_Reading text_
2. If, in the representation of more than one defendant by counsel, a conflict of interest arises, the mere existence of such a conflict vitiates the proceedings, even though no actual harm results; the potentiality that such harm may result, rather than that such harm did result, furnishes the appropriate criterion.
3. Commonwealth ex rel. Whitling v. Russell, 406 Pa. 45, followed.
Mr. Chief Justice BELL filed a dissenting opinion, in which Mr. Justice COHEN concurred.
Before BELL, C. J., MUSMANNO, JONES, COHEN, EAGEN and O’BRIEN, JJ.
Appeal, No. 432, Jan. T., 1962, from order of Superior Court, Oct. T., 1962, Nos. 161 and 162, affirming judgment of sentence of Court of Oyer and Terminer and General Jail Delivery, June T., 1957, No. 776, and from order of Court of Quarter Sessions of the Peace of Philadelphia County, June T., 1957, No. 777, in case of Commonwealth of Pennsylvania v. John J. Meehan. Order reversed.

_Study questions_
A - Transcribe the case excerpt, everything from "3. Commonwealth ex" down to "Justice COHEN concurred.".
B - For each statement, say whether it agrees with the case excerpt, and quote the words that decide it. (i) Chief Justice Bell filed a dissenting opinion. (ii) Justice Musmanno concurred in the dissenting opinion. (iii) A conflict of interest vitiates the proceedings only if actual harm results.
C - According to the case excerpt, in which case was the appeal taken?

_Data for analysis_
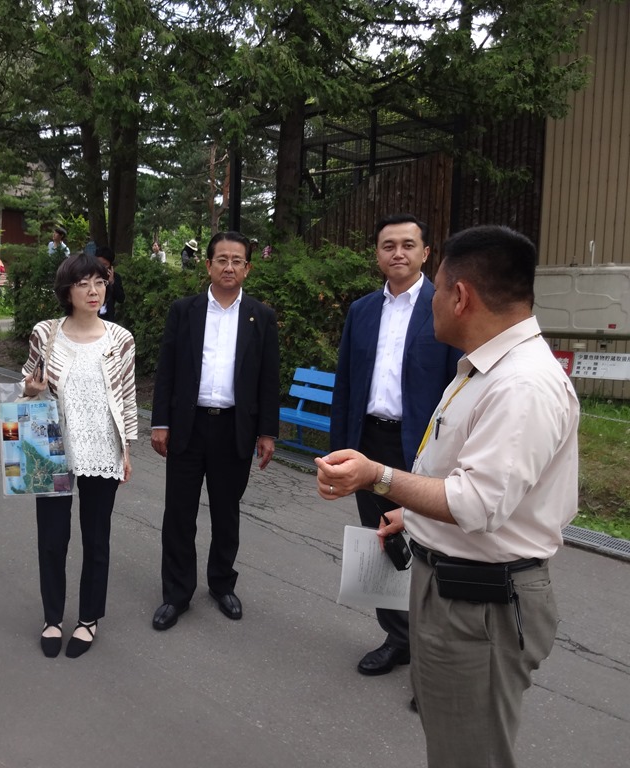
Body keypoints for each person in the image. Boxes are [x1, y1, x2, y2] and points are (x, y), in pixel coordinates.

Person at [316, 225, 579, 768]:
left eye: (436, 289)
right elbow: (463, 473)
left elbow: (476, 502)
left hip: (479, 604)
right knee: (453, 746)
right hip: (458, 590)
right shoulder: (484, 366)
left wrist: (378, 477)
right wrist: (413, 516)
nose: (430, 301)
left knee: (469, 754)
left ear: (460, 297)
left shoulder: (521, 385)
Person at [330, 214, 461, 677]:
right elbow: (346, 383)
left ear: (426, 253)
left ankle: (435, 656)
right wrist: (339, 452)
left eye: (408, 244)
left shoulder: (444, 306)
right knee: (384, 542)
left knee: (434, 549)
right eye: (389, 245)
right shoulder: (362, 310)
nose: (398, 253)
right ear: (377, 254)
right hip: (370, 442)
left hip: (424, 447)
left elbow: (459, 384)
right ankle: (398, 638)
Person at [150, 231, 280, 631]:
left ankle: (222, 583)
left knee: (226, 513)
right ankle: (176, 593)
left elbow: (268, 378)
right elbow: (167, 369)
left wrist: (267, 432)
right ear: (207, 265)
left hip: (234, 428)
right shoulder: (184, 311)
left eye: (237, 260)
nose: (229, 267)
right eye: (221, 259)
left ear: (248, 268)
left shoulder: (261, 316)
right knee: (179, 514)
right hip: (188, 426)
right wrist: (160, 422)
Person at [21, 252, 137, 658]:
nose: (93, 290)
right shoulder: (45, 332)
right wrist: (31, 388)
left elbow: (127, 398)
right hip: (50, 447)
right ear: (66, 290)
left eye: (100, 282)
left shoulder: (121, 339)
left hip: (103, 447)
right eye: (83, 283)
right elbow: (26, 383)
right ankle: (52, 618)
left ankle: (88, 619)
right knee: (52, 539)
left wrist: (127, 448)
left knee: (96, 537)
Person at [95, 246, 124, 323]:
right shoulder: (90, 276)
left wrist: (112, 283)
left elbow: (121, 299)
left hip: (107, 318)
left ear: (110, 265)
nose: (101, 267)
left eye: (105, 265)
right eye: (99, 263)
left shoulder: (115, 277)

_Responses to the tasks_
A -
3. Commonwealth ex rel. Whitling v. Russell, 406 Pa. 45, followed.
Mr. Chief Justice BELL filed a dissenting opinion, in which Mr. Justice COHEN concurred.

B -
(i) Yes: "Mr. Chief Justice BELL filed a dissenting opinion"
(ii) No: "in which Mr. Justice COHEN concurred"
(iii) No: "the mere existence of such a conflict vitiates the proceedings, even though no actual harm results"

C - Commonwealth of Pennsylvania v. John J. Meehan